Male chimpanzees who share meat with females over a long period of time have a better chance of mating, according to a new study published in PLoS ONE.

Studying chimps in Tai National Park, Côte d’Ivoire, researchers from the Mac Planck Institute for Evolutionary Anthropology observed that female chimps have sex more frequently with males who have shared meat with them at least once as opposed to males who never share.

“Our results strongly suggest that wild chimpanzees exchange meat for sex, and do so on a long-term basis,” said Cristina M. Gomes, one of the researchers. “Males who shared meat with females doubled their mating success, whereas females, who had difficulty obtaining meat on their own, increased their caloric intake, without suffering the energetic costs and potential risk of injury related to hunting.”

Wild chimpanzee in Uganda.
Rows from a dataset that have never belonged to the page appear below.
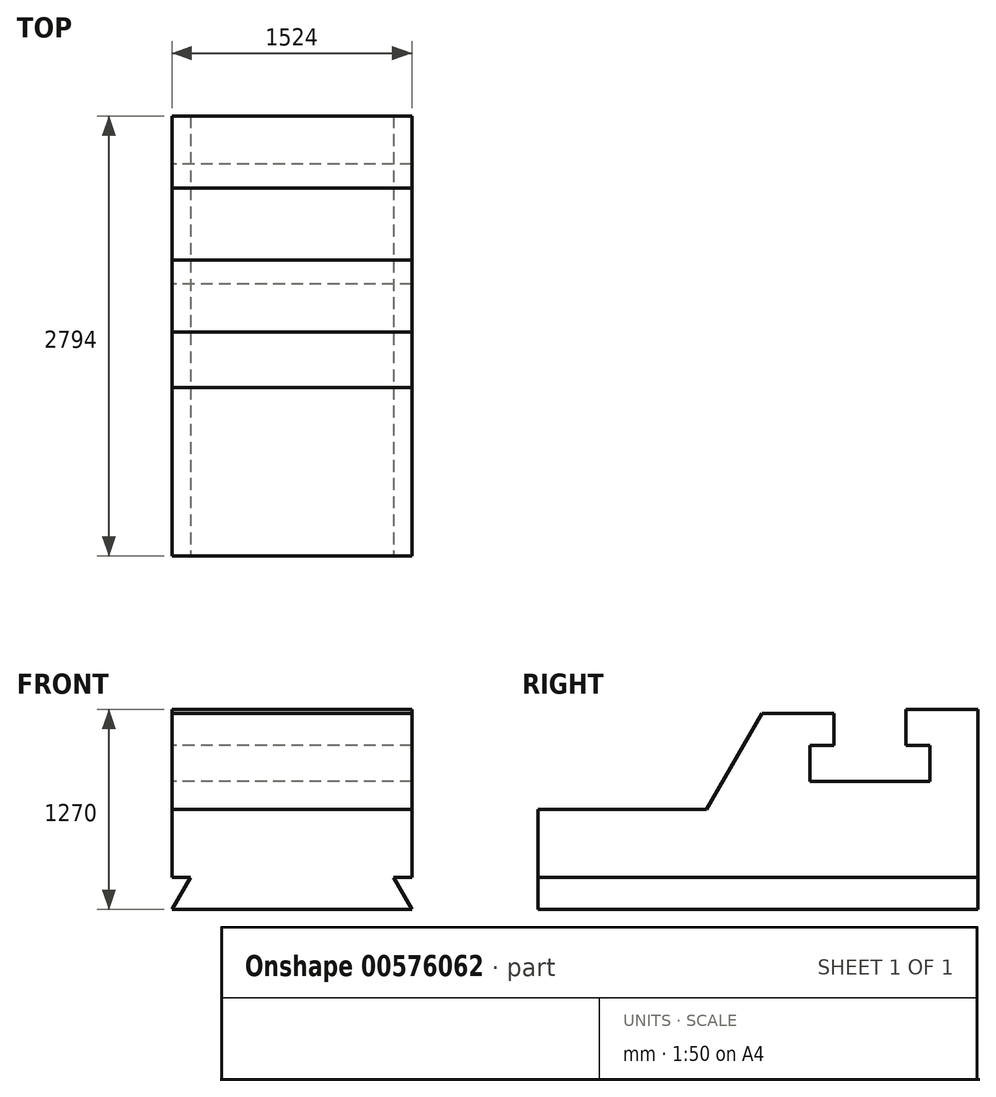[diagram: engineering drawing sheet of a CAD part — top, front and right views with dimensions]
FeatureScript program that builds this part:
annotation { "Feature Type Name" : "Feature", "Feature Type Description" : "" }
export const myFeature = defineFeature(function(context is Context, id is Id, definition is map)
    precondition{}
    {
        {
            var Q0;
            Q0=qCreatedBy(makeId("Right.planeOp"),FACE);
            var sketch = newSketch(context, id + "F0", { "sketchPlane" : qUnion([Q0])});
            skLineSegment(sketch, "E0", {"start": v(-317.89, -45.7) * mm, "end": v(2476.11, -45.7) * mm});
            skLineSegment(sketch, "E1", {"start": v(2476.11, -45.7) * mm, "end": v(2476.11, 1224.3) * mm});
            skLineSegment(sketch, "E2", {"start": v(2476.11, 1224.3) * mm, "end": v(2018.91, 1224.3) * mm});
            skLineSegment(sketch, "E3", {"start": v(2018.91, 1224.3) * mm, "end": v(2018.91, 995.7) * mm});
            skLineSegment(sketch, "E4", {"start": v(2018.91, 995.7) * mm, "end": v(2171.31, 995.7) * mm});
            skLineSegment(sketch, "E5", {"start": v(2171.31, 995.7) * mm, "end": v(2171.31, 767.1) * mm});
            skLineSegment(sketch, "E6", {"start": v(2171.31, 767.1) * mm, "end": v(1409.31, 767.1) * mm});
            skLineSegment(sketch, "E7", {"start": v(1409.31, 767.1) * mm, "end": v(1409.31, 995.7) * mm});
            skLineSegment(sketch, "E8", {"start": v(1409.31, 995.7) * mm, "end": v(1561.71, 995.7) * mm});
            skLineSegment(sketch, "E9", {"start": v(1561.71, 995.7) * mm, "end": v(1561.71, 1198.9) * mm});
            skLineSegment(sketch, "E10", {"start": v(1561.71, 1198.9) * mm, "end": v(1104.51, 1198.9) * mm});
            skLineSegment(sketch, "E11", {"start": v(-317.89, -45.7) * mm, "end": v(-317.89, 589.3) * mm});
            skLineSegment(sketch, "E12", {"start": v(-317.89, 589.3) * mm, "end": v(752.56, 589.3) * mm});
            skLineSegment(sketch, "E13", {"start": v(1104.51, 1198.9) * mm, "end": v(752.56, 589.3) * mm});
            skSolve(sketch);
        }
        {
            var Q0;
            Q0 = qSketchRegion(id + "F0", true);
            extrude(context, id + "F1", {"entities" : qUnion([Q0]), "depth" : 1524 * mm, "offsetDistance" : 25.4 * mm});
        }
        {
            var Q0;
            Q0=makeQuery(id+"F1.opExtrude","SWEPT_FACE",FACE,{"disambiguationData":[OSD([sQuery(id+"F0.wireOp",EDGE,"E11")])]});
            var sketch = newSketch(context, id + "F2", { "sketchPlane" : qUnion([Q0])});
            skLineSegment(sketch, "E14", {"start": v(1524, -45.7) * mm, "end": v(1524, 157.5) * mm});
            skLineSegment(sketch, "E15", {"start": v(1524, 157.5) * mm, "end": v(0, 157.5) * mm});
            skLineSegment(sketch, "E16", {"start": v(1524, -45.7) * mm, "end": v(1406.68, 157.5) * mm});
            skLineSegment(sketch, "E17", {"start": v(0, 157.5) * mm, "end": v(0, -45.7) * mm});
            skLineSegment(sketch, "E18", {"start": v(0, -45.7) * mm, "end": v(117.32, 157.5) * mm});
            skSolve(sketch);
        }
        {
            var Q0;
            {var subQ0=sQuery(id+"F2.wireOp",EDGE,"E17");Q0=makeQuery(id+"F2.imprint","IMPRINT",FACE,{"disambiguationData":[TD([[makeQuery(id+"F2.imprint","IMPRINT",EDGE,{"derivedFrom":subQ0}),-1.0]])]});}
            var Q1;
            {var subQ0=sQuery(id+"F2.wireOp",EDGE,"E14");Q1=makeQuery(id+"F2.imprint","IMPRINT",FACE,{"disambiguationData":[TD([[makeQuery(id+"F2.imprint","IMPRINT",EDGE,{"derivedFrom":subQ0}),1.0]])]});}
            extrude(context, id + "F3", {"entities" : qUnion([Q0, Q1]), "operationType" : NewBodyOperationType.REMOVE, "endBound" : BoundingType.THROUGH_ALL, "oppositeDirection" : true, "depth" : 25.4 * mm, "offsetDistance" : 25.4 * mm});
        }
    });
Photo by: Rhett A. Butler.

Males were also found to be more likely to share meat with female chimps in heat, evidenced by swelling in her genitals. However, the results of the study were not altered when such occurrences were excluded from the data, leading the researchers to believe that the male chimps often thought in the long-term by sharing meat with females not yet in heat.

“Our findings add to the ever-growing evidence suggesting that chimpanzees can think in the past and the future and that this influences their present behavior,” said Christophe Boesch, one of the researchers. Scientists recently announced unambiguous evidence for long-term planning in chimpanzees from studying a chimp in a zoo who carefully collected stones to throw at visitors at a later time.

Trading meat for sex may not be unique to chimps. Similar studies have been conducted on humans in hunter-gatherer societies, where it was found that the most successful hunters had the most wives and children.

“These findings are bound to have an impact on our current knowledge about relationships between men and women;” says Gomes, “and similar studies will determine if the direct nutritional benefits that women receive from hunters in human hunter-gatherer societies could also be driving the relationship between reproductive success and good hunting skills.”